- Set exercise A
Answer these from the film listings, one answer per line:
(i) Which two people collaborate on Gratuitous Art Productions/Films?
(ii) Where does Julie Casper Roth currently reside?
(iii) What is the running time of Socio-Fiction?
- Set exercise B
Reproduce the passage of the film listings between "Horsepower | Gratuitous" and "our own narratives.", inclusive.

- Given text
########

Horsepower | Gratuitous Art Films | 2009 | 5:02 min.
   

Horse sense is the thing a horse has which keeps it from betting on people. ~W.C. Fields

Gratuitous Art Productions/Films is a collaborative video art project between Jeff Burns and Cat Gilbert. We at Gratuitous seeks out the connections and inflections between today’s audience and yesterday’s bully pulpit. Gratuitous techniques have been keystones in both propaganda and filmmaking in the 20th century and over time, connotations-symbolic, political or otherwise allow us to manipulate sound and images to gratuitously inflict our own narratives.


  Soothsayers: The Oil Loop | Julie Casper Roth | 2010 | 5:21 min.
   

Gendered. Capitalistic. Power-mongering. Damaging. The oil industry hasn\'t changed since its inception. This re-editing of ephemeral films subtly highlights issues in the oil industry that are quite recognizable today, from male leadership in the industry to the damage of natural lands. Although amusing, this video serves as a reminder that the history of the oil industry is one that repeats itself, getting stuck in an endless loop of cultural and political folly.

Julie Casper Roth is an award-winning filmmaker and video artist whose work has been shown internationally. She is a 2008 New York Foundation for the Arts Fellow in Video and was thrilled to screen at Video Dumbo in 2008. Her work has been screened at the Scope Art Fair in NYC and Basel, the Athens Int\'l Film and Video Festival, MadCat Film Festival, Reeling GLBT Film Festival, the Southwest GLBT Festival, the SPEMA Technocracy Conference at Carnegie Mellon, Artist Television Access (San Francisco), the Elizabeth Foundation for the Arts (with NYFA), and other venues. Roth is an honors graduate of Smith College and currently resides in Upstate New York. www.juliecasperroth.com
 
  Socio-Fiction | Zbynek Baladran | 2007 | 6:42 min.
   

The film is founded on the confrontation between the Communist Manifesto and the utopian ideas of functionalist architect Karel Honzík. Based upon the film footage of socialist Czechoslovakia a question is posited here regarding the further development of post-communist countries. The Communist Manifesto and the concepts of Karel Honzík, who in the early '60s developed in his literary work the idea of a perfect communist society as the inevitable goal of cosmic matter, serve as a reflective bridge for considerations directed towards liberal capitalist societies.

########

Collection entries
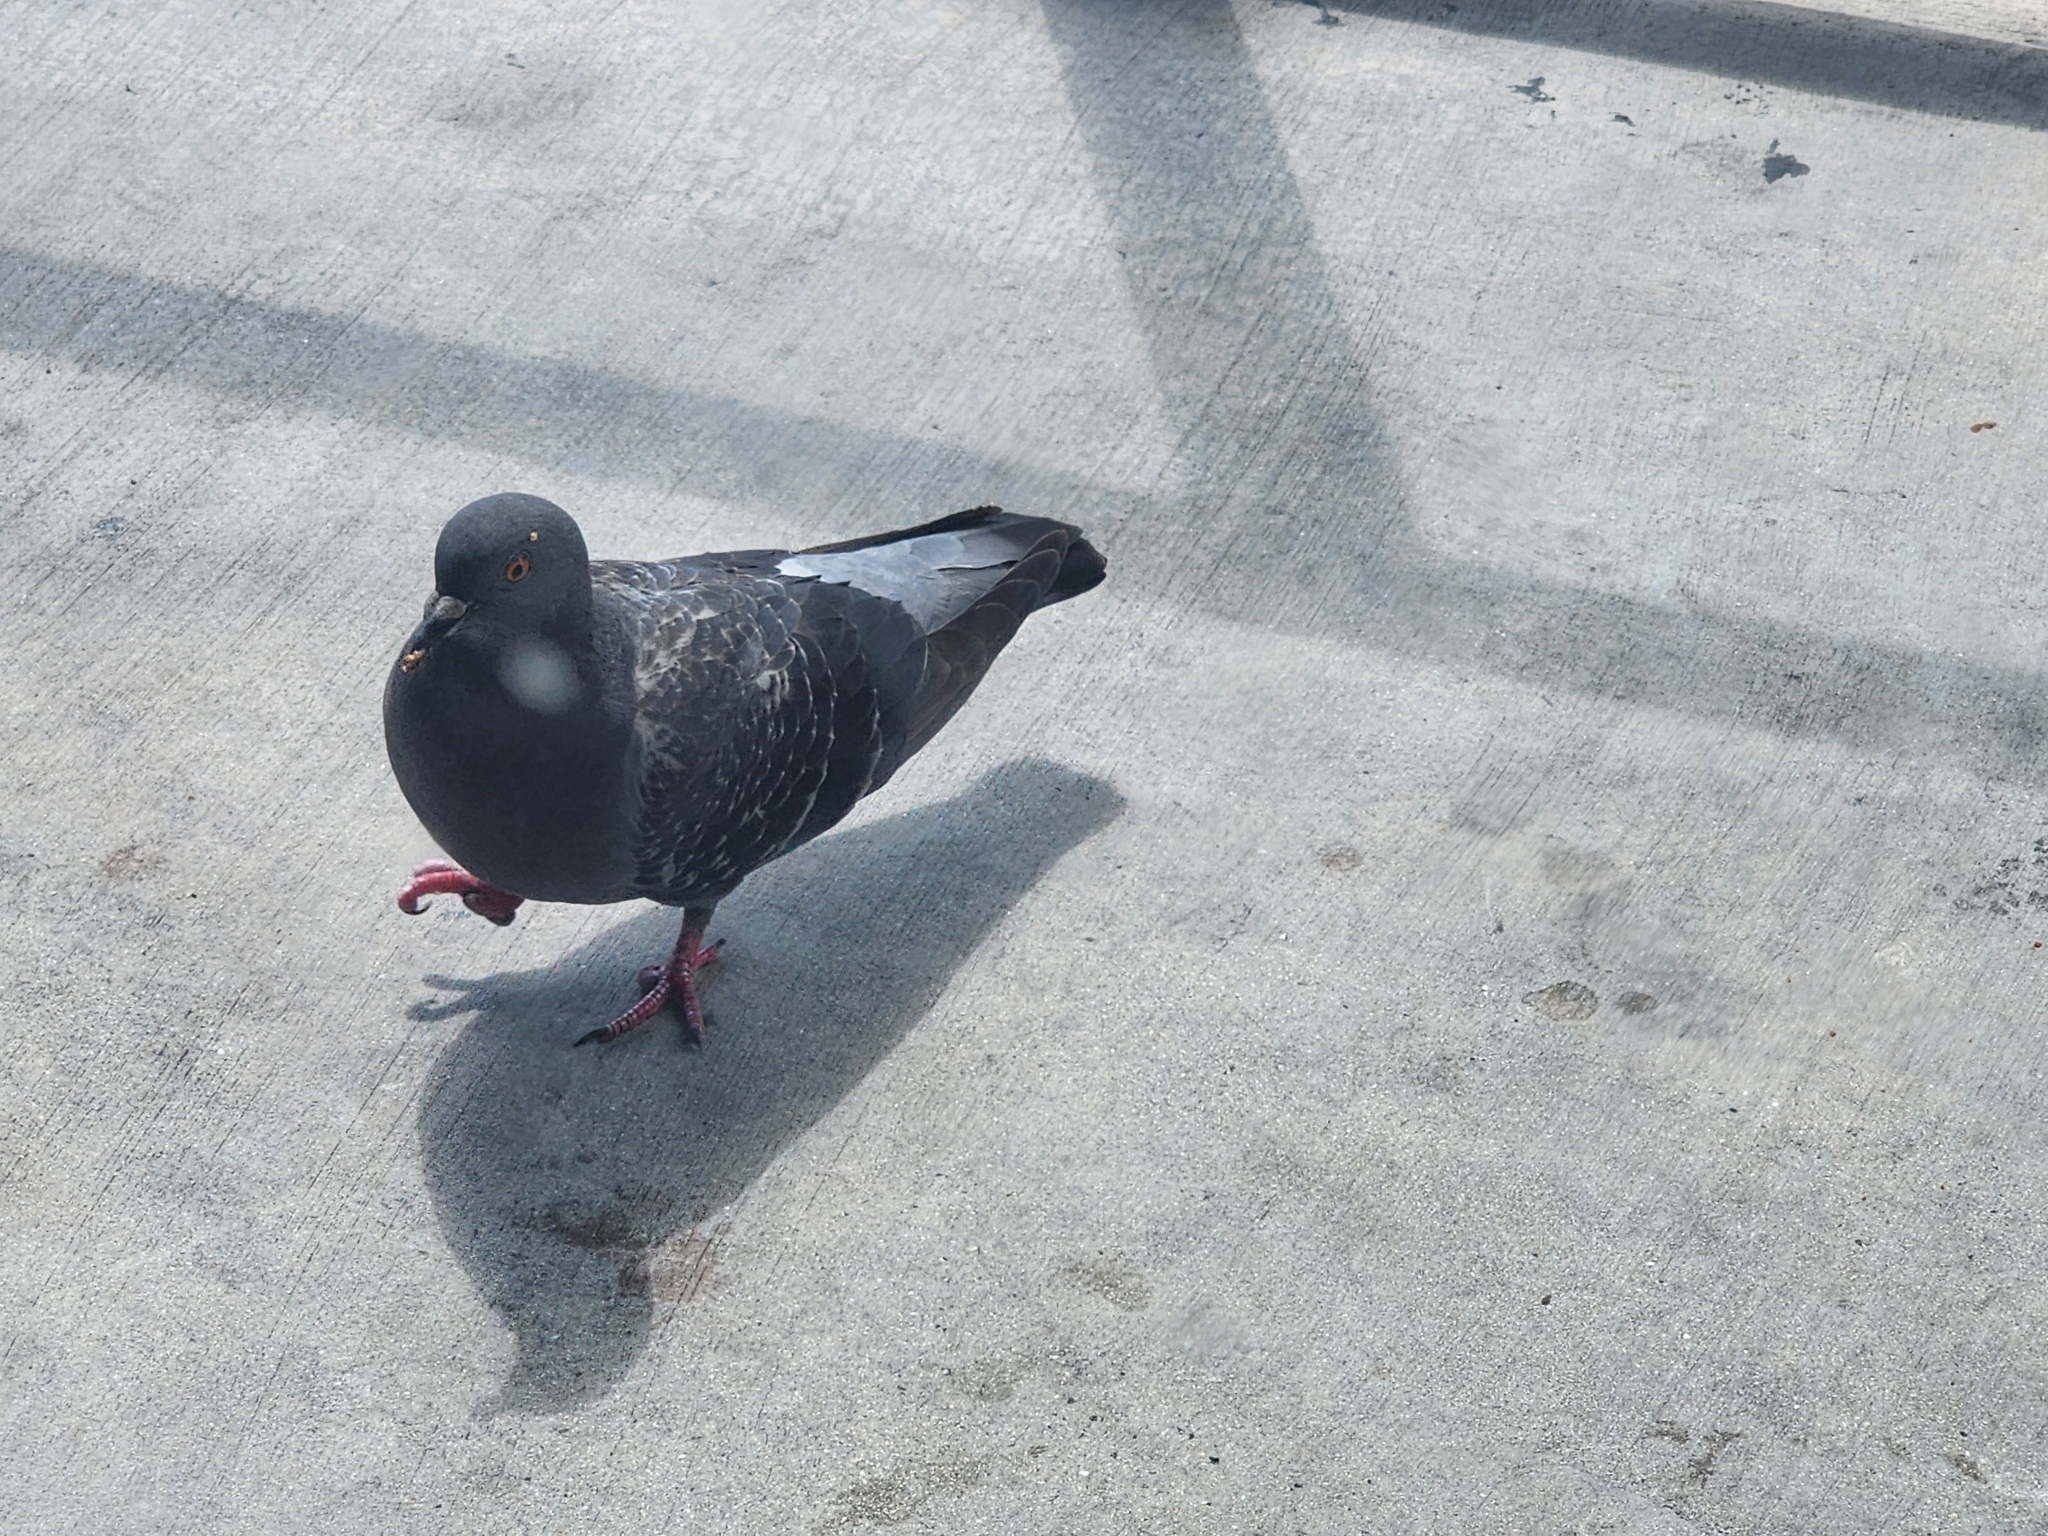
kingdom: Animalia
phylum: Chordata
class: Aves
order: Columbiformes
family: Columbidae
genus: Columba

########

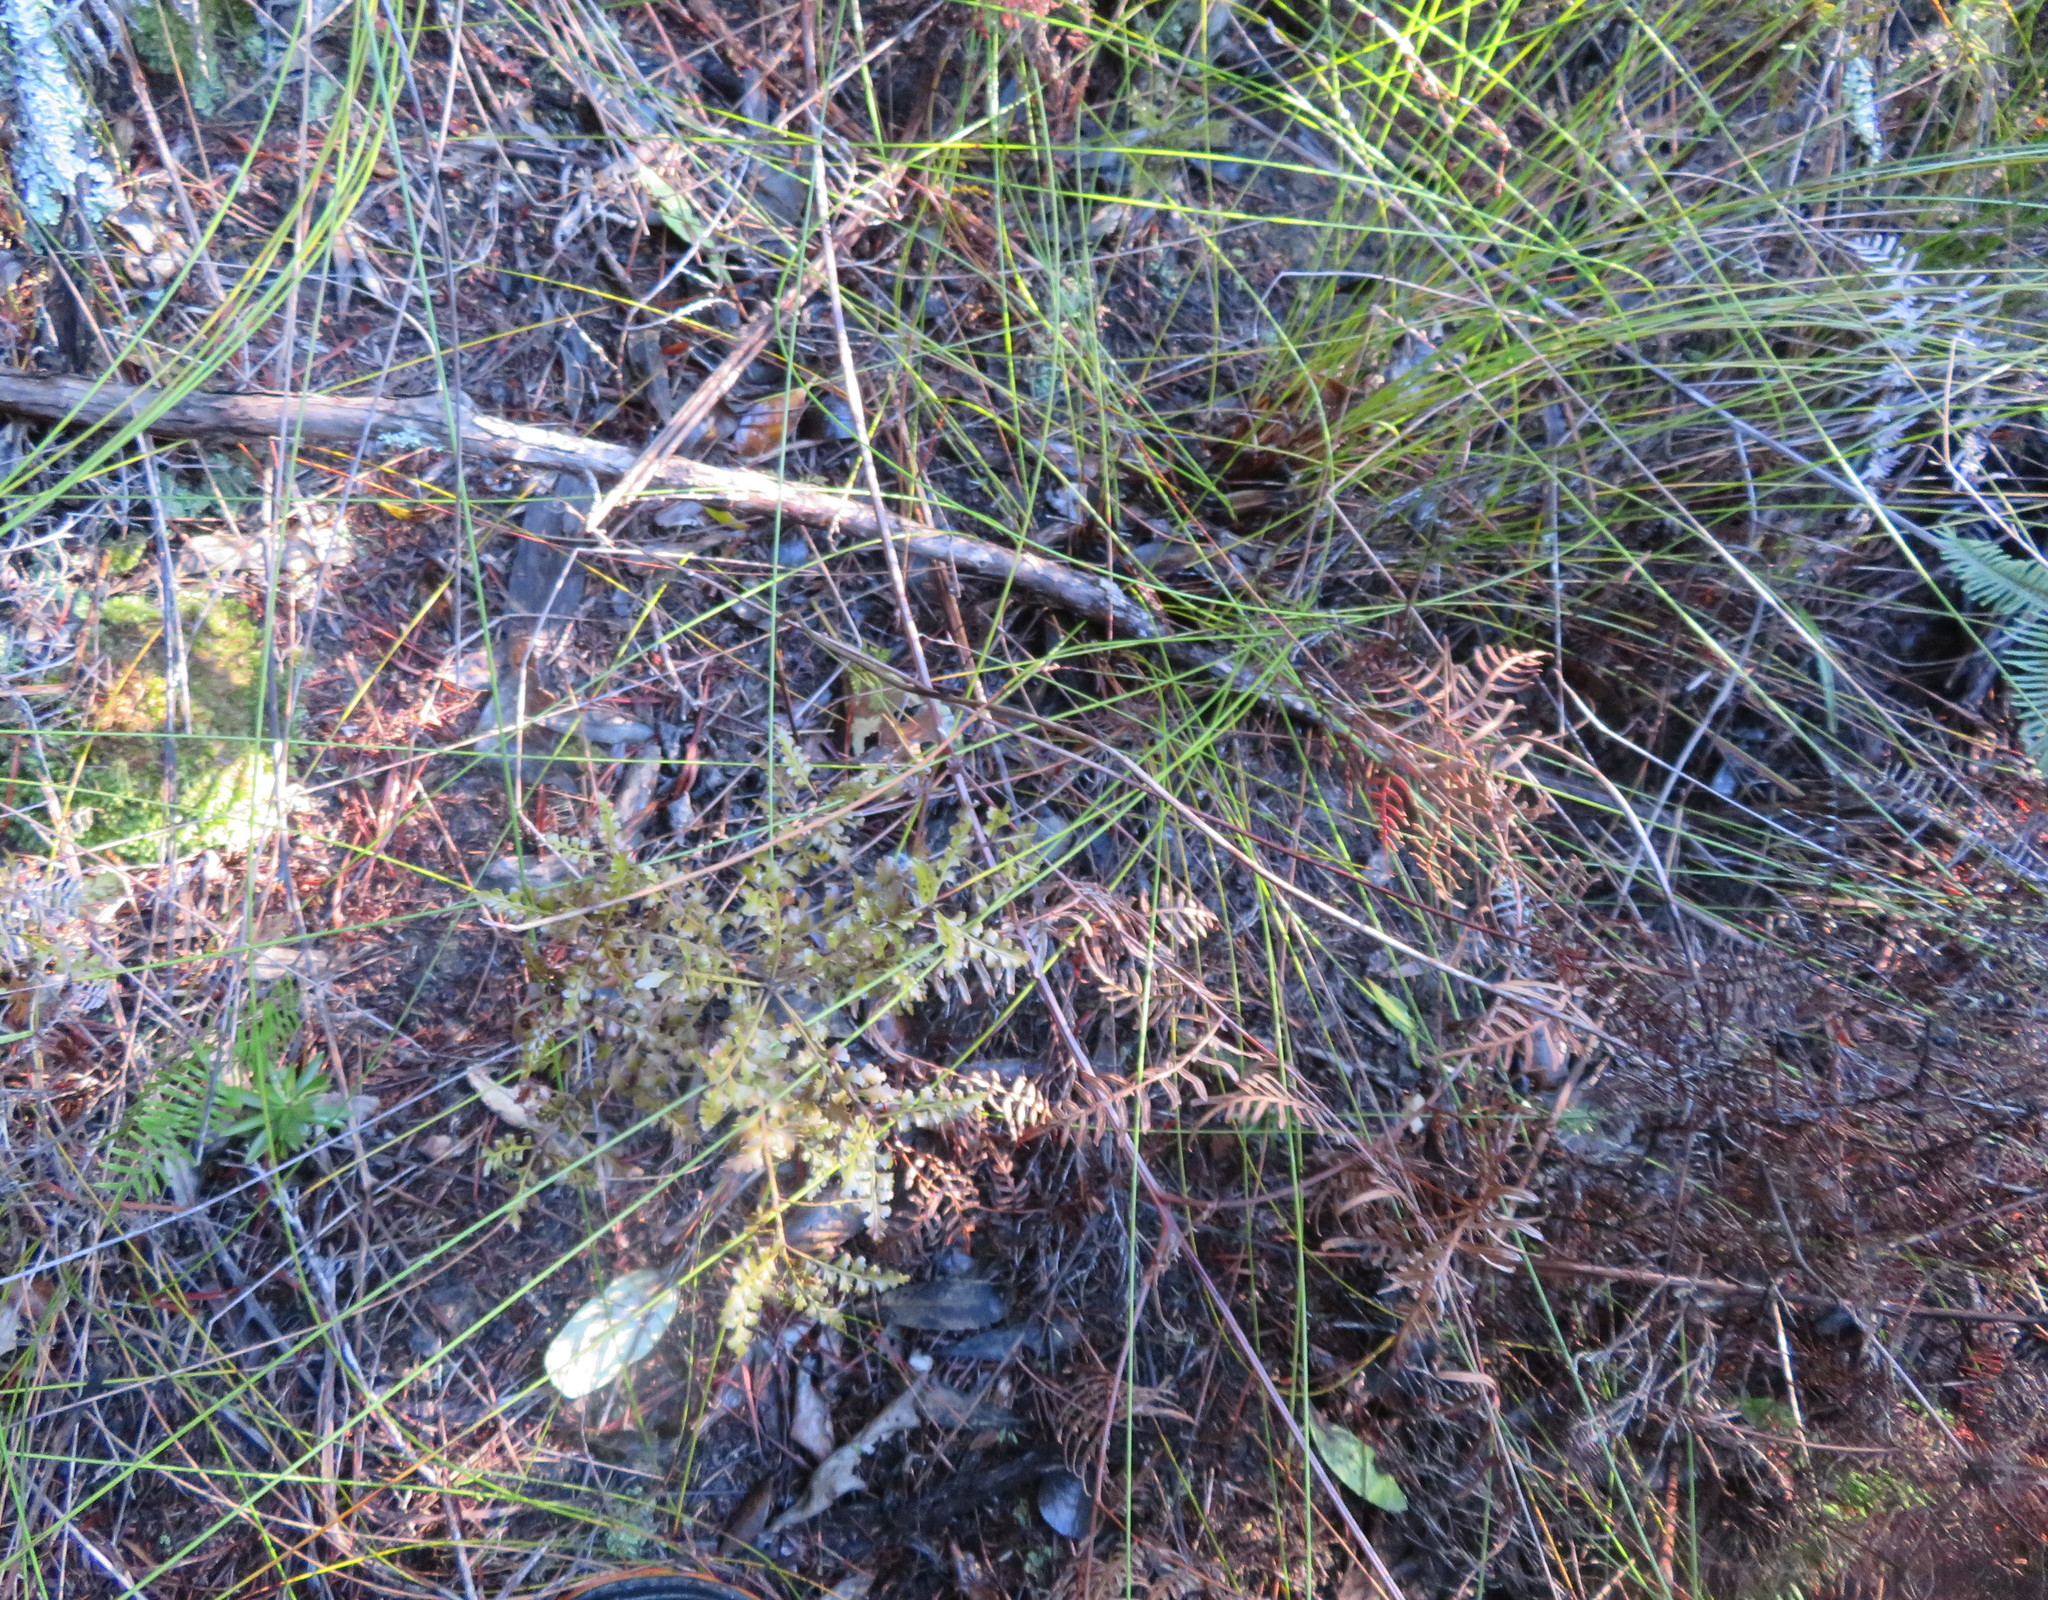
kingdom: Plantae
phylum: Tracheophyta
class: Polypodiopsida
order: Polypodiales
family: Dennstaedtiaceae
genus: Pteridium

########

- Worked solution A
(i) Jeff Burns and Cat Gilbert
(ii) Upstate New York
(iii) 6:42 min.

- Worked solution B
Horsepower | Gratuitous Art Films | 2009 | 5:02 min.
   

Horse sense is the thing a horse has which keeps it from betting on people. ~W.C. Fields

Gratuitous Art Productions/Films is a collaborative video art project between Jeff Burns and Cat Gilbert. We at Gratuitous seeks out the connections and inflections between today’s audience and yesterday’s bully pulpit. Gratuitous techniques have been keystones in both propaganda and filmmaking in the 20th century and over time, connotations-symbolic, political or otherwise allow us to manipulate sound and images to gratuitously inflict our own narratives.